By the late 19th century, home medical care assumed the easy availability of vaginal syringes. Here is a treatment for leucorrhoea (the so-called “Whites”) from Gunn’s Newest Family Physician by John C. Gunn, published in 1883:
The ﬁrst is cleanliness, by bathing freely with cold or tepid water, and injecting it up the birthplace three or four times a day with a female syringe, which can be purchased at any drug store. The glass syringe is preferable. [...]
I have used an injection of Green Tea with much beneﬁt, which may be substituted for the simple water, either cold or tepid, which ever appears to be most beneﬁcial. Injection of Sugar of Lead forms one of the most cooling and astringent injections in this disease, in the commencement of the discharge, and should be injected two, or three, or four times a day; this remedy will, in mild cases, be attended with much beneﬁt, and in those of plethoric or full habit, this injection, with a dose of Salts occasionally, combined with the Bath, will be found very beneﬁcial. The proportion of the injection is from 5 to 8 grains of Sugar of Lead, medically called Aceti Plumbi, to three or four table-spoonfuls of Rain Water; or an injection made with 5 or 6 grains of White Vitriol, medically called Sulphate of Zinc, to the same quantity of Rain or Soft Water; or an Alum wash in similar proportions to the last, or a decoction of Oak Bark, or the Green Tea, as before mentioned, or a strong tea of Nut Galls; either one of these astringent articles, used as an injection, four or ﬁve times a day, will, if used regularly, remove the discharge, which few women, particularly if they are married, or mothers, escape completely, for, of all the diseases peculiar to the sex, there is none so common as the Whites.

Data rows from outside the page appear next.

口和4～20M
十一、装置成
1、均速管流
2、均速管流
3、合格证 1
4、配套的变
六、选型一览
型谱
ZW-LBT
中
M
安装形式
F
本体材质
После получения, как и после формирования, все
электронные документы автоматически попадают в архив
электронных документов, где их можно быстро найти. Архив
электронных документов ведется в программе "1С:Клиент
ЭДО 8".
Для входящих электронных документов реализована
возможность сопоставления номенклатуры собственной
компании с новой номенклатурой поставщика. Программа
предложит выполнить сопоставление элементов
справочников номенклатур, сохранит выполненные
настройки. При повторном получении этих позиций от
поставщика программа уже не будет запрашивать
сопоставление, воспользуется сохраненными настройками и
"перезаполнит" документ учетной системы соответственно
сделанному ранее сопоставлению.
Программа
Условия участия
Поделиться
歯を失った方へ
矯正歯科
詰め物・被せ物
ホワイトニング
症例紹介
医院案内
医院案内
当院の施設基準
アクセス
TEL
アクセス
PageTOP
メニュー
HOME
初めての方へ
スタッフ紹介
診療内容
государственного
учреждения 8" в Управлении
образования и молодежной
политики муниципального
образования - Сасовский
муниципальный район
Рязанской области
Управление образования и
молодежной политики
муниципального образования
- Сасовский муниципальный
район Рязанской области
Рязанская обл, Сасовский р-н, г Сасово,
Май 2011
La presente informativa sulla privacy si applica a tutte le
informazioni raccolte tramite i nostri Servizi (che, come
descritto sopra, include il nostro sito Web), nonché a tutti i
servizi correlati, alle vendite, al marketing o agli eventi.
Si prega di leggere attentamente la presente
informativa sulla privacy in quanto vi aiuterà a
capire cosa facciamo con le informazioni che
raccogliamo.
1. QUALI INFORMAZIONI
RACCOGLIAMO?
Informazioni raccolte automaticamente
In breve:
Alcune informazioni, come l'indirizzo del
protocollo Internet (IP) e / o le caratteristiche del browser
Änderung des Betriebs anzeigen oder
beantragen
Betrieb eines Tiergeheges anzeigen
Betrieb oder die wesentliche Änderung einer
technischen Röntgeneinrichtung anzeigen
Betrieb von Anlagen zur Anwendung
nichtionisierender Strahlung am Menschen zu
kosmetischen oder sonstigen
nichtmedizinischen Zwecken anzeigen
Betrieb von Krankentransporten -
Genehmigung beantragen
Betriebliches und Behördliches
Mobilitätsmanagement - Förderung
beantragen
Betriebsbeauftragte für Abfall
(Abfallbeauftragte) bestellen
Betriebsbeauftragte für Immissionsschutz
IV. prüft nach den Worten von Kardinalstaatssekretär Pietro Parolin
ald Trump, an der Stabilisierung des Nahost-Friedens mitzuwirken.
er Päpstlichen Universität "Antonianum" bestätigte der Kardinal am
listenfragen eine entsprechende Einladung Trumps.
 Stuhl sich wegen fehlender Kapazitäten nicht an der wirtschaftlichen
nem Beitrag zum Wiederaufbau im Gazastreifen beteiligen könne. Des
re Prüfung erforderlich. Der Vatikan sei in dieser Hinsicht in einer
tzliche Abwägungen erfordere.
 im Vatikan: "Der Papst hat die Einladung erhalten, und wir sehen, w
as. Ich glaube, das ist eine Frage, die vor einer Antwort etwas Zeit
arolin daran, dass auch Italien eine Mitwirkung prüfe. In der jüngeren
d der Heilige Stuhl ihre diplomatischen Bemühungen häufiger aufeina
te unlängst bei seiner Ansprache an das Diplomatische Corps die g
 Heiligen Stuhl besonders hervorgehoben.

Yes, I’m quite sure injecting lead and zinc sulphate into your vagina five times a day will work all kinds of wonders. It often amazes me that anyone ever survived their doctoring.
As common as vaginal syringes were in the middle class households of the Victorian era, there were rumblings against their use, primarily in the nascent males-only profession of gynecology. In 1875, Dr. Thomas More Madden presented a paper to the Dublin Obstetrical Society advocating that gynecologists abandon the DIY vaginal syringe which could cause (admittedly very rare) complications in favor of the vaginal irrigator to be operated only by the doctor. Later that year, Dr. Alexander Padlock addressed the questions raised by the Dublin doctors in a paper read before the East Tennessee Medical Society. He gets into some pretty gruesome detail about his patients’ experiences with vaginal syringes. Lots of “uterine colic” which does not sound at all fun followed by peritonitis which in addition to not being fun was also frequently fatal.
Probably not coincidentally, the syringes fell out of favor in the 20th century, replaced by douches on a minor scale and gynecologists on the larger issues.